◆ Your goal: Look through the records below for the line with "20: (1098, 65, 1.90)" and the line with "38: (898, 33, 1.56)", then return those lines and all lines between, exactly.

◆ Stored data:

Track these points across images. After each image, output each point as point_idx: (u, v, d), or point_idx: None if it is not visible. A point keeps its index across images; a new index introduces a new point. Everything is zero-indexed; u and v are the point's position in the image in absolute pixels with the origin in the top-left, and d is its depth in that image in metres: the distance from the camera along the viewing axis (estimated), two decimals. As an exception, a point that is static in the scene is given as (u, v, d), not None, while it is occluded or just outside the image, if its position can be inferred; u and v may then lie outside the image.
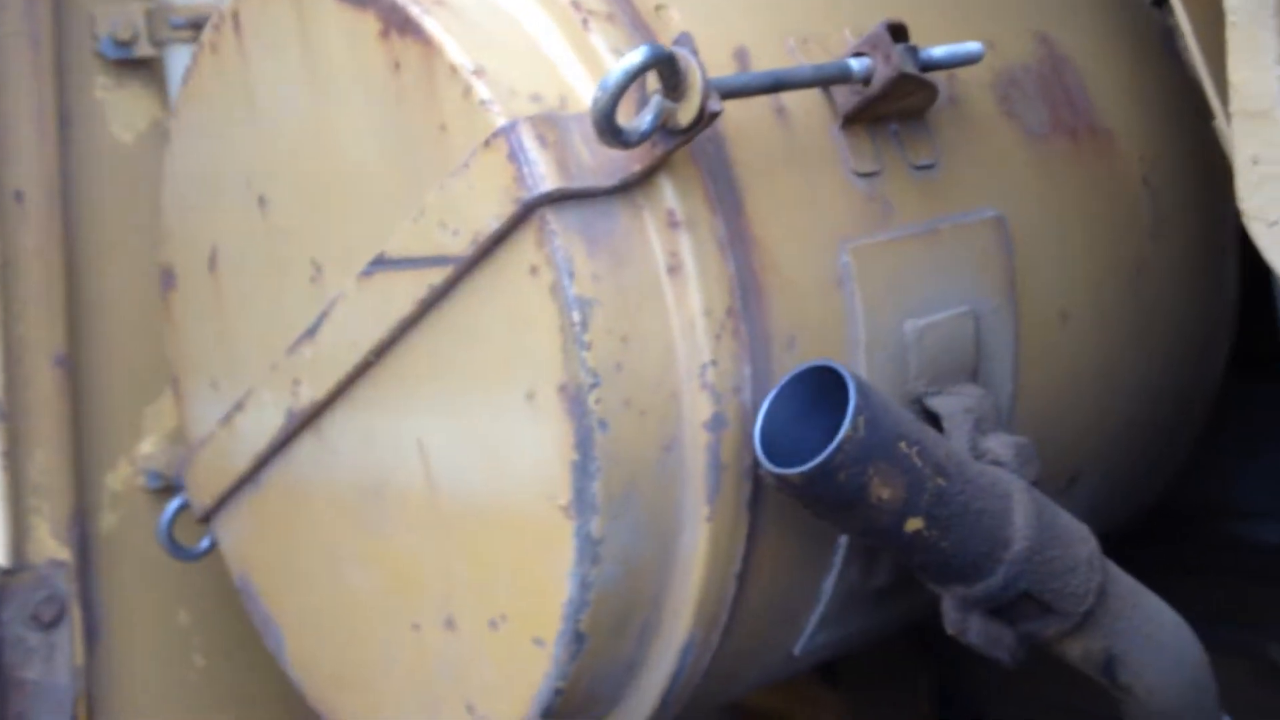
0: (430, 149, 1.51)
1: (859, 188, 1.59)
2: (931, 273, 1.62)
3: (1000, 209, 1.71)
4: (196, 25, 2.29)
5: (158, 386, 2.49)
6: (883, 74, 1.53)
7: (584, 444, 1.41)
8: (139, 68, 2.46)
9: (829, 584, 1.63)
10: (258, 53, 1.72)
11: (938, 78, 1.63)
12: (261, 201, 1.77)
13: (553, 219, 1.41)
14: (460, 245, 1.47)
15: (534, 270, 1.43)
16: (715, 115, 1.38)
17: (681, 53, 1.35)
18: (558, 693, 1.50)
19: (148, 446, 2.50)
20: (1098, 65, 1.90)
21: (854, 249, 1.56)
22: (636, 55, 1.33)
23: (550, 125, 1.42)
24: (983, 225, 1.68)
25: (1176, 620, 1.63)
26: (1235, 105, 1.42)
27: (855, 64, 1.53)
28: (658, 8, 1.56)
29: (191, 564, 2.49)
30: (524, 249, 1.43)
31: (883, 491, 1.37)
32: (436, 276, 1.51)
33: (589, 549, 1.44)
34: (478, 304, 1.49)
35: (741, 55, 1.57)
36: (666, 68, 1.35)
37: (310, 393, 1.73)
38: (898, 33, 1.56)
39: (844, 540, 1.60)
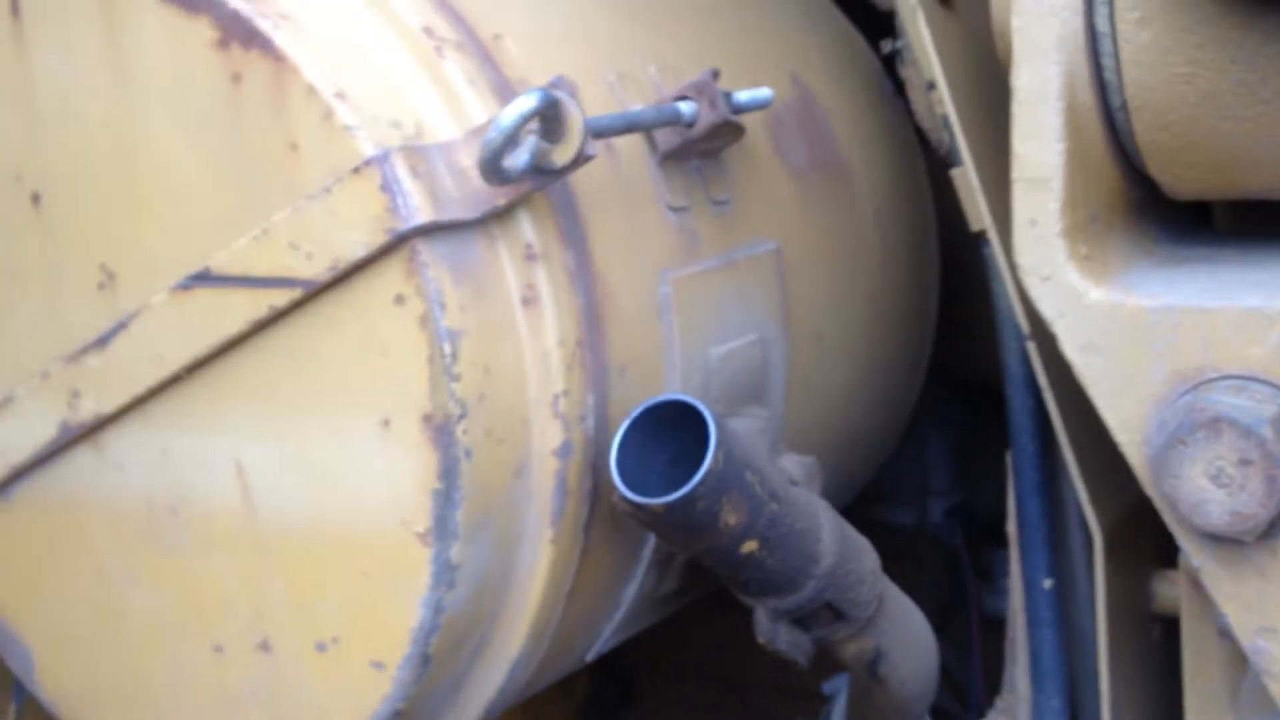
0: (275, 167, 1.48)
1: (673, 221, 1.69)
2: (730, 301, 1.75)
3: (776, 241, 1.85)
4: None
5: None
6: (707, 118, 1.63)
7: (449, 473, 1.44)
8: None
9: (629, 593, 1.73)
10: (41, 39, 1.61)
11: (729, 118, 1.75)
12: (35, 198, 1.65)
13: (424, 251, 1.42)
14: (314, 269, 1.45)
15: (400, 299, 1.43)
16: (590, 158, 1.44)
17: (565, 99, 1.40)
18: (396, 714, 1.52)
19: None
20: (838, 104, 2.08)
21: (673, 280, 1.65)
22: (530, 100, 1.37)
23: (420, 156, 1.43)
24: (766, 256, 1.82)
25: (922, 619, 1.84)
26: (1017, 173, 1.61)
27: (685, 108, 1.62)
28: (495, 37, 1.59)
29: None
30: (389, 278, 1.43)
31: (730, 518, 1.48)
32: (280, 298, 1.48)
33: (446, 574, 1.47)
34: (324, 328, 1.48)
35: (563, 80, 1.62)
36: (551, 112, 1.39)
37: (94, 406, 1.65)
38: (716, 77, 1.66)
39: (647, 553, 1.70)
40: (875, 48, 2.28)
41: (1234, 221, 1.99)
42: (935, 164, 2.20)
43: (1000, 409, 1.99)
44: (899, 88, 2.10)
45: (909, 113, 2.07)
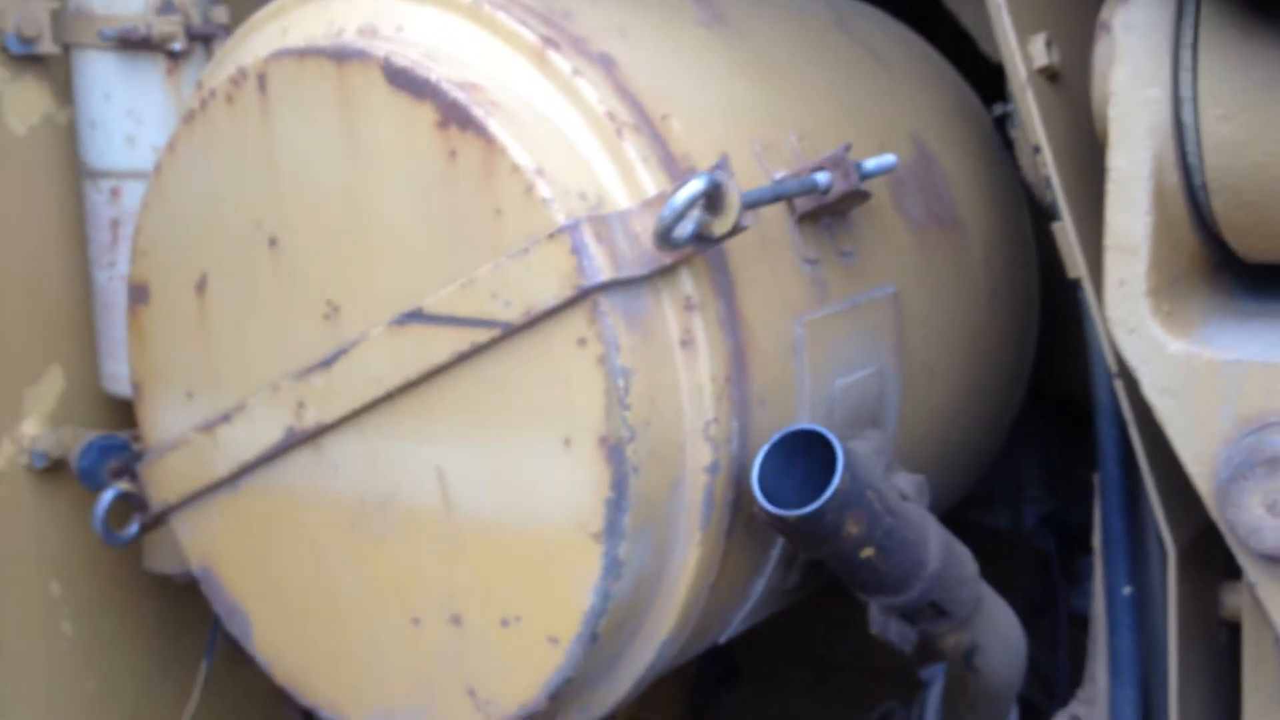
0: (481, 229, 1.78)
1: (806, 272, 1.97)
2: (853, 340, 2.03)
3: (895, 286, 2.13)
4: (126, 40, 2.42)
5: (38, 369, 2.62)
6: (840, 187, 1.91)
7: (619, 484, 1.74)
8: (36, 63, 2.56)
9: (759, 586, 2.02)
10: (285, 114, 1.93)
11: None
12: (273, 242, 1.98)
13: (603, 302, 1.72)
14: (511, 314, 1.76)
15: (582, 342, 1.74)
16: (744, 229, 1.73)
17: (726, 181, 1.69)
18: (567, 682, 1.83)
19: (31, 427, 2.62)
20: (954, 164, 2.34)
21: (805, 323, 1.94)
22: (699, 184, 1.66)
23: (602, 224, 1.73)
24: (885, 300, 2.10)
25: (1014, 619, 2.11)
26: (1110, 240, 1.87)
27: (821, 179, 1.90)
28: (664, 117, 1.88)
29: (65, 542, 2.65)
30: (574, 324, 1.73)
31: (852, 529, 1.77)
32: (482, 336, 1.79)
33: (614, 568, 1.77)
34: (517, 362, 1.79)
35: (725, 160, 1.91)
36: (715, 192, 1.68)
37: (316, 415, 1.97)
38: (848, 151, 1.94)
39: (775, 554, 2.00)
40: (987, 103, 2.53)
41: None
42: (1040, 210, 2.44)
43: (1089, 426, 2.23)
44: (1008, 143, 2.35)
45: (1016, 166, 2.33)
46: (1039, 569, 3.11)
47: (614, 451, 1.73)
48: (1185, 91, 1.80)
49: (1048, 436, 3.08)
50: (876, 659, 2.60)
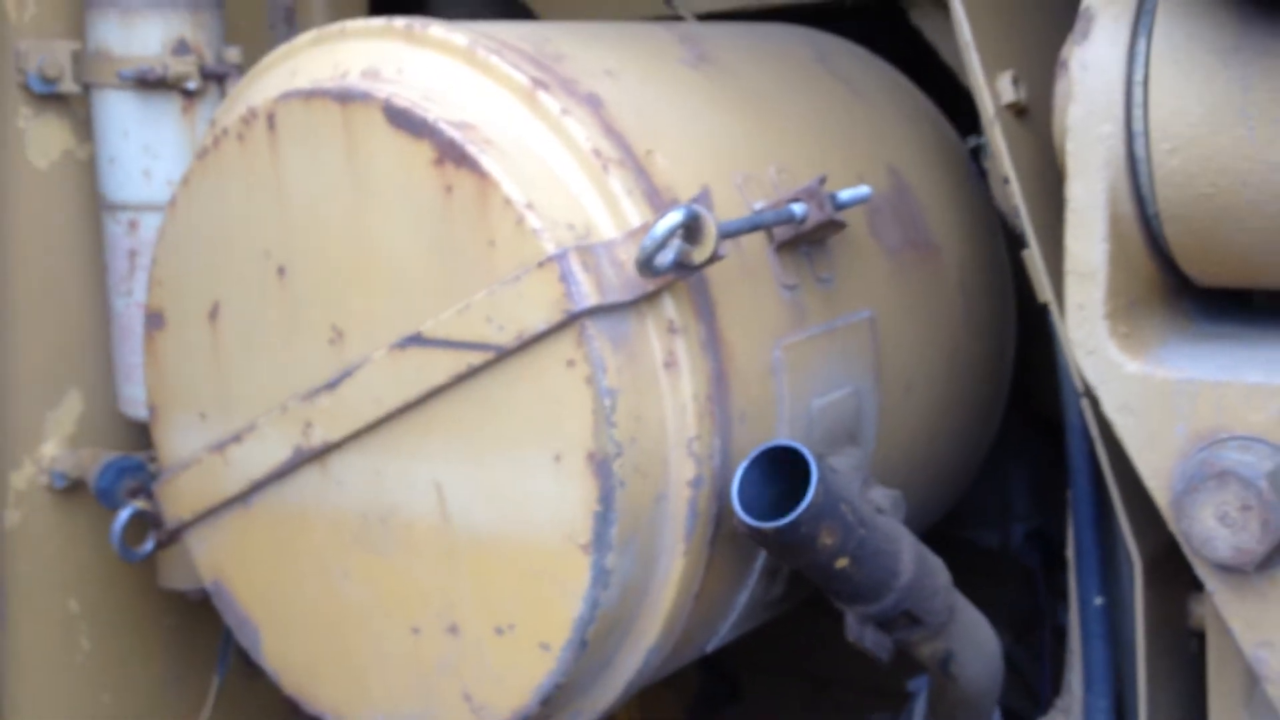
0: (475, 258, 1.90)
1: (785, 297, 2.08)
2: (830, 361, 2.14)
3: (872, 310, 2.24)
4: (144, 80, 2.54)
5: (59, 393, 2.74)
6: (815, 217, 2.03)
7: (606, 498, 1.85)
8: (57, 102, 2.69)
9: (744, 597, 2.12)
10: (292, 151, 2.05)
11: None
12: (281, 271, 2.10)
13: (590, 326, 1.84)
14: (504, 338, 1.88)
15: (571, 363, 1.85)
16: (721, 258, 1.84)
17: (703, 211, 1.80)
18: (558, 687, 1.94)
19: (51, 449, 2.74)
20: (930, 193, 2.46)
21: (784, 345, 2.05)
22: (677, 216, 1.78)
23: (589, 253, 1.84)
24: (862, 324, 2.21)
25: (989, 628, 2.21)
26: (1069, 266, 1.98)
27: (797, 209, 2.02)
28: (648, 152, 2.00)
29: (83, 559, 2.76)
30: (563, 347, 1.85)
31: (827, 540, 1.88)
32: (477, 358, 1.90)
33: (602, 578, 1.88)
34: (510, 383, 1.90)
35: (705, 192, 2.03)
36: (694, 223, 1.79)
37: (323, 434, 2.08)
38: (822, 183, 2.05)
39: (758, 566, 2.10)
40: (962, 132, 2.64)
41: (1269, 300, 2.33)
42: (1013, 238, 2.55)
43: (1072, 445, 2.32)
44: (983, 173, 2.47)
45: (991, 195, 2.44)
46: (1026, 584, 3.20)
47: (601, 467, 1.84)
48: (1138, 126, 1.91)
49: (1036, 456, 3.18)
50: (872, 675, 2.70)
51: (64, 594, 2.78)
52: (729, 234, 1.89)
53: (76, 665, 2.79)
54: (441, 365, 1.94)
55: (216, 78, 2.61)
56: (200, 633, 2.83)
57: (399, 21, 2.06)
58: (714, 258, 1.83)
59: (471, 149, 1.88)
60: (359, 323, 2.03)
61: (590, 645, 1.92)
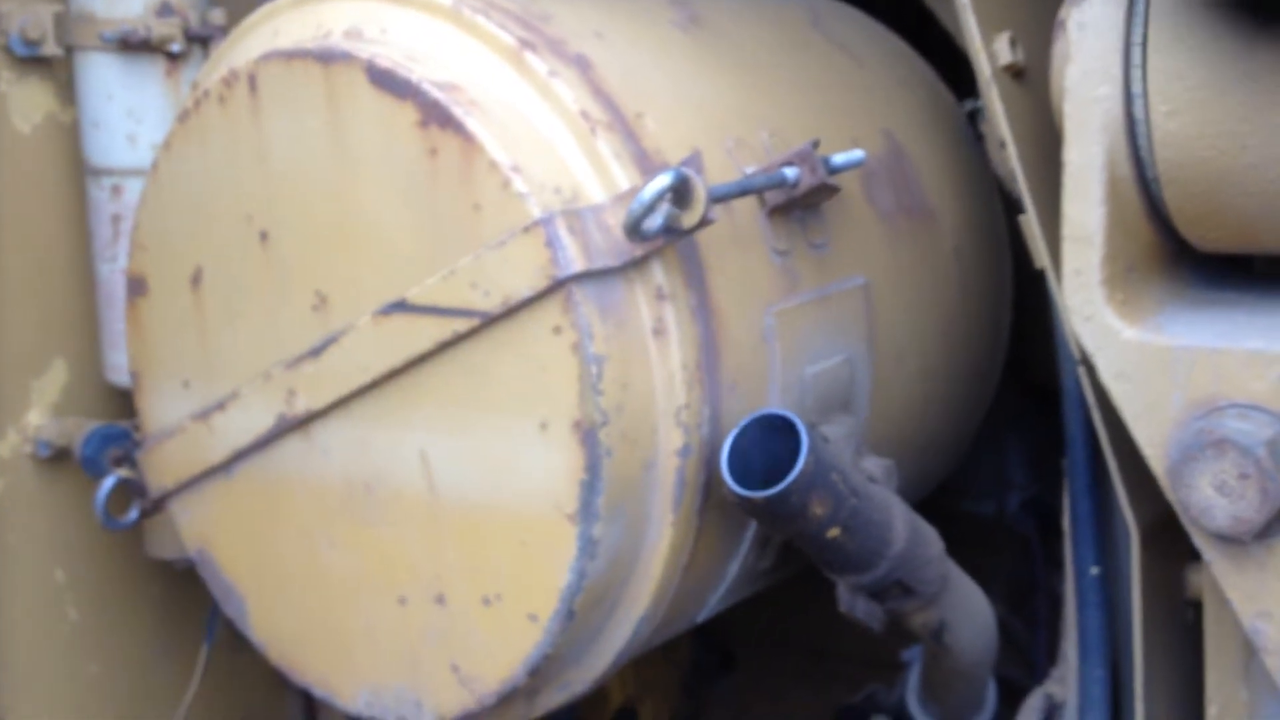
0: (460, 222, 1.86)
1: (777, 263, 2.05)
2: (824, 329, 2.10)
3: (866, 276, 2.20)
4: (127, 42, 2.50)
5: (43, 361, 2.70)
6: (808, 181, 1.99)
7: (593, 467, 1.82)
8: (40, 65, 2.64)
9: (734, 568, 2.10)
10: (274, 113, 2.01)
11: (825, 174, 2.10)
12: (263, 236, 2.06)
13: (577, 292, 1.80)
14: (490, 304, 1.84)
15: (557, 330, 1.81)
16: (711, 222, 1.80)
17: (693, 175, 1.77)
18: (546, 658, 1.91)
19: (35, 417, 2.71)
20: (925, 155, 2.42)
21: (776, 312, 2.01)
22: (665, 179, 1.74)
23: (576, 217, 1.81)
24: (856, 290, 2.17)
25: (982, 597, 2.19)
26: (1066, 231, 1.94)
27: (789, 173, 1.98)
28: (637, 115, 1.96)
29: (69, 529, 2.74)
30: (550, 313, 1.81)
31: (817, 509, 1.85)
32: (462, 325, 1.87)
33: (589, 548, 1.85)
34: (495, 350, 1.86)
35: (695, 155, 1.98)
36: (683, 186, 1.76)
37: (306, 402, 2.05)
38: (815, 146, 2.01)
39: (748, 536, 2.07)
40: (960, 97, 2.60)
41: (1269, 265, 2.29)
42: (1011, 203, 2.51)
43: (1071, 413, 2.29)
44: (980, 137, 2.43)
45: (988, 160, 2.40)
46: (1022, 554, 3.18)
47: (588, 435, 1.81)
48: (1136, 88, 1.87)
49: (1032, 424, 3.15)
50: (867, 646, 2.68)
51: (50, 564, 2.76)
52: (719, 198, 1.85)
53: (64, 635, 2.77)
54: (426, 332, 1.90)
55: (201, 40, 2.57)
56: (188, 603, 2.81)
57: (383, -20, 2.02)
58: (704, 222, 1.79)
59: (456, 110, 1.84)
60: (343, 288, 2.00)
61: (578, 616, 1.89)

◆ Solution to the exercise:
20: (1098, 65, 1.90)
21: (854, 249, 1.56)
22: (636, 55, 1.33)
23: (550, 125, 1.42)
24: (983, 225, 1.68)
25: (1176, 620, 1.63)
26: (1235, 105, 1.42)
27: (855, 64, 1.53)
28: (658, 8, 1.56)
29: (191, 564, 2.49)
30: (524, 249, 1.43)
31: (883, 491, 1.37)
32: (436, 276, 1.51)
33: (589, 549, 1.44)
34: (478, 304, 1.49)
35: (741, 55, 1.57)
36: (666, 68, 1.35)
37: (310, 393, 1.73)
38: (898, 33, 1.56)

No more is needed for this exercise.